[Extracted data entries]
>>>>>

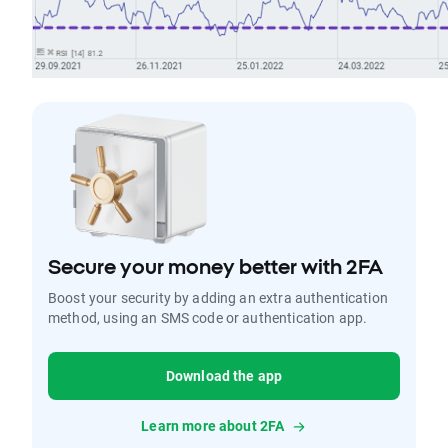
Secure your money better with 2FA
Boost your security by adding an extra authentication
method, using an SMS code or authentication app.
Download the app
Learn more about 2FA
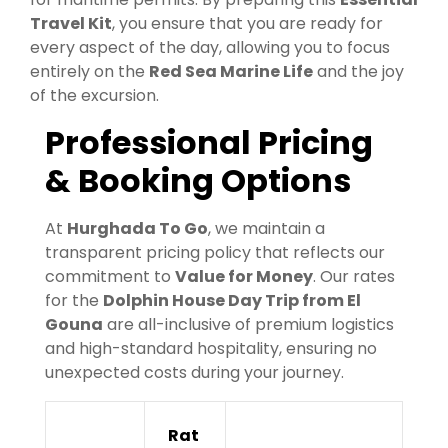
Travel Kit
, you ensure that you are ready for
every aspect of the day, allowing you to focus
entirely on the
Red Sea Marine Life
and the joy
of the excursion.
Professional Pricing
& Booking Options
At
Hurghada To Go
, we maintain a
transparent pricing policy that reflects our
commitment to
Value for Money
. Our rates
for the
Dolphin House Day Trip from El
Gouna
are all-inclusive of premium logistics
and high-standard hospitality, ensuring no
unexpected costs during your journey.
Rat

<<<<<

= Your goal =
Repeat the records above word for word, keeping no pictures in the copy.

= Answer =
Secure your money better with 2FA
Boost your security by adding an extra authentication
method, using an SMS code or authentication app.
Download the app
Learn more about 2FA
Travel Kit
, you ensure that you are ready for
every aspect of the day, allowing you to focus
entirely on the
Red Sea Marine Life
and the joy
of the excursion.
Professional Pricing
& Booking Options
At
Hurghada To Go
, we maintain a
transparent pricing policy that reflects our
commitment to
Value for Money
. Our rates
for the
Dolphin House Day Trip from El
Gouna
are all-inclusive of premium logistics
and high-standard hospitality, ensuring no
unexpected costs during your journey.
Rat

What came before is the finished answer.